An AC source of frequency \( 50 \, \text{Hz} \) is connected to a pure capacitor. The phase difference between voltage and current is:
Show Hint
Remember the classic mnemonic "ELI the ICE man":
- In an Inductor (L), Voltage (E) leads Current (I).
- In a Capacitor (C), Current (I) leads Voltage (E).
For pure components, the lead/lag angle is always \( 90^\circ \).

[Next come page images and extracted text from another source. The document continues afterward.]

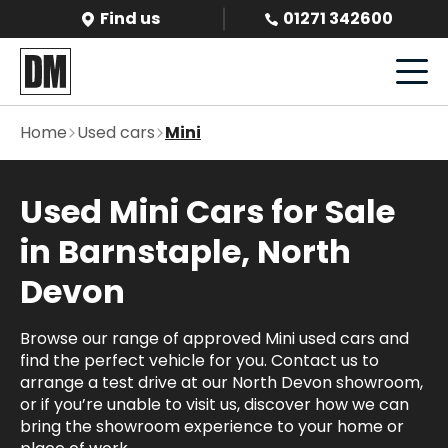
Find us
01271 342600
Home
Used cars
Mini
Used Mini Cars for Sale
in Barnstaple, North
Devon
Browse our range of approved Mini used cars and
find the perfect vehicle for you. Contact us to
arrange a test drive at our North Devon showroom,
or if you’re unable to visit us, discover how we can
bring the showroom experience to your home or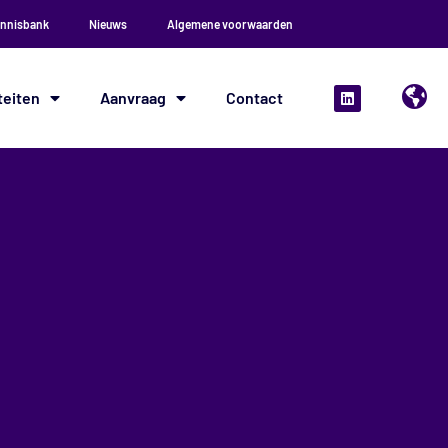
nnisbank
Nieuws
Algemene voorwaarden
teiten
Aanvraag
Contact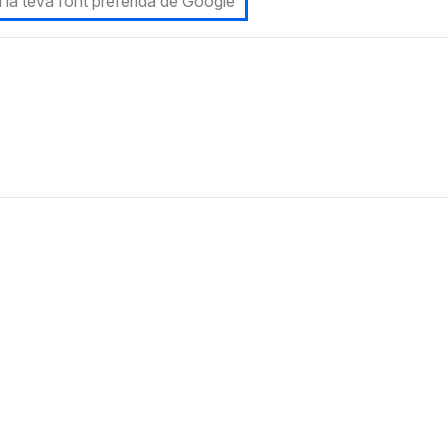
 la teva font preferida de Google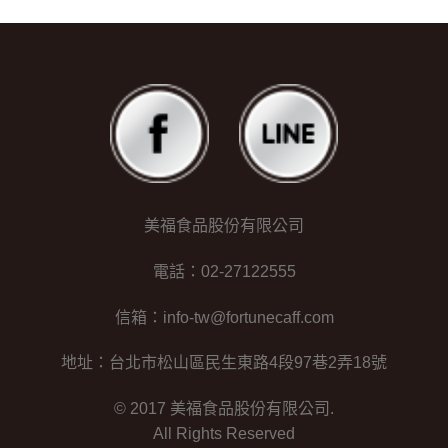
美福食品股份有限公司
電話：02-27122555
信箱：info-tw@fortunecaff.com
地址：台北市松山區民生東路4段97巷2弄18號
© 2017 美福食品股份有限公司.
All Rights Reserved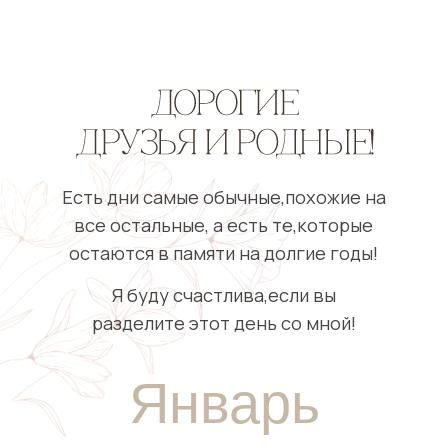
Январь
24/01/2026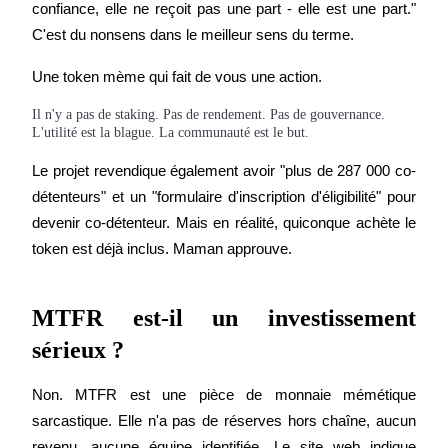
confiance, elle ne reçoit pas une part - elle est une part." 
Bitrue
AI
C'est du nonsens dans le meilleur sens du terme.
Une token mème qui fait de vous une action.
Il n'y a pas de staking. Pas de rendement. Pas de gouvernance.
L'utilité est la blague. La communauté est le but.
Le projet revendique également avoir "plus de 287 000 co-
Partenaires Bitrue
détenteurs" et un "formulaire d'inscription d'éligibilité" pour 
devenir co-détenteur. Mais en réalité, quiconque achète le 
token est déjà inclus. Maman approuve.
MTFR est-il un investissement 
sérieux ?
Non. MTFR est une pièce de monnaie mémétique 
Affiliés Bitrue
sarcastique. Elle n'a pas de réserves hors chaîne, aucun 
Jusqu'à 65 % de commissions !
revenu, aucune équipe identifiée. Le site web indique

Step 1: Think in terms of the phasor diagram. In a pure capacitor we draw the current phasor and the voltage phasor and ask how they sit relative to each other. Step 2: Use the capacitor reactance idea. A capacitor opposes change in voltage, so it must first draw current before voltage builds up across it. Step 3: Read the impedance angle. The capacitive impedance is $Z_C = \dfrac{1}{j\omega C} = -\dfrac{j}{\omega C}$. The factor $-j$ corresponds to an angle of $-90^\circ$ for voltage relative to current. Step 4: Translate the sign. Voltage lagging by $90^\circ$ is the same statement as current leading by $90^\circ$. Step 5: Confirm frequency is irrelevant here. The given $50\ \text{Hz}$ only affects the magnitude of reactance, not the phase angle, which stays a clean $90^\circ$ for any frequency. Step 6: Conclude. In a pure capacitor the current leads the voltage by a quarter cycle. \[ \boxed{90^\circ\ \text{(current leads)}} \]